For a 24-year-old suddenly responsible for a 200-year-old house, that is a lot to absorb. The house may have been a gift, but it came with decades of maintenance needs, and the mice were only the most visible part. Getting control of the infestation would not be one simple purchase. It would mean slowly tightening the house back up, one gap and one weak spot at a time.
Commenters were honest that the homeowner needed a bigger plan than a few traps. Several people recommended a heavy trapping campaign first, then sealing entry points once the population was knocked down. Common suggestions included bucket traps, snap traps placed along walls, steel wool around pipe gaps, hardware cloth for larger openings, and checking behind appliances where mice often travel.
A lot of commenters focused on exclusion. They told the homeowner to inspect every possible entry point, including doors, foundation gaps, roof and siding openings, utility penetrations, attic access, crawlspace hatches, and spaces under sinks. Others said overgrown weeds, brush, and clutter around the house should be cut back so mice had fewer protected paths to the structure.
Cleanup was another major point. Commenters warned against dry sweeping or vacuuming mouse droppings and suggested disinfecting contaminated areas before wiping them up. Several users also recommended masks, gloves, and caution in enclosed spaces.

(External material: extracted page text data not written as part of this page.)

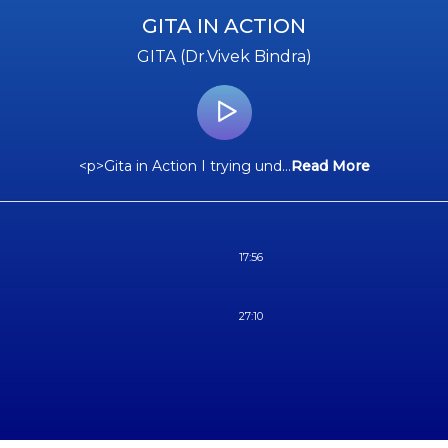
GITA IN ACTION
GITA (Dr.Vivek Bindra)
<p>Gita in Action I trying und
...
Read More
17:56
27:10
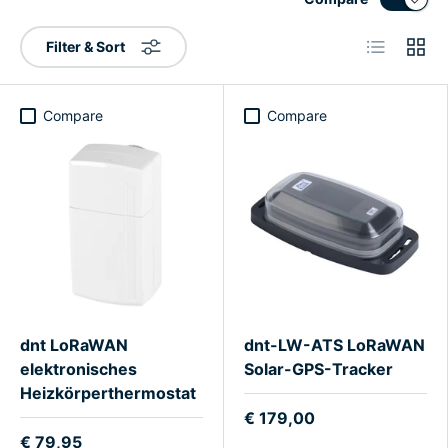
List
Grid
Filter & Sort
Compare
Compare
dnt LoRaWAN
dnt-LW-ATS LoRaWAN
elektronisches
Solar-GPS-Tracker
Heizkörperthermostat
€ 179,00
€ 79,95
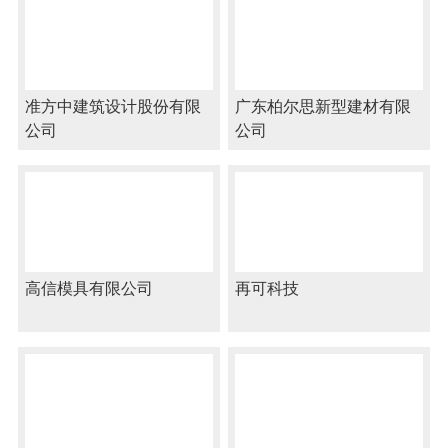
准方中建筑设计股份有限
广东柏尔思新型建材有限
公司
公司
高信模具有限公司
再可科技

There was plenty of cat talk, too. Some commenters said a good barn cat or proven mouser can make a major difference, while others warned that not every cat will hunt. The better advice was not “get any cat.” It was to talk to a shelter honestly about needing a barn cat or working cat and understand the care that animal would still require.
The thread landed on one practical truth: in an old, sinking house, pest control is really home repair. Until the gaps, openings, and outside conditions are addressed, the mice will keep finding their way back in.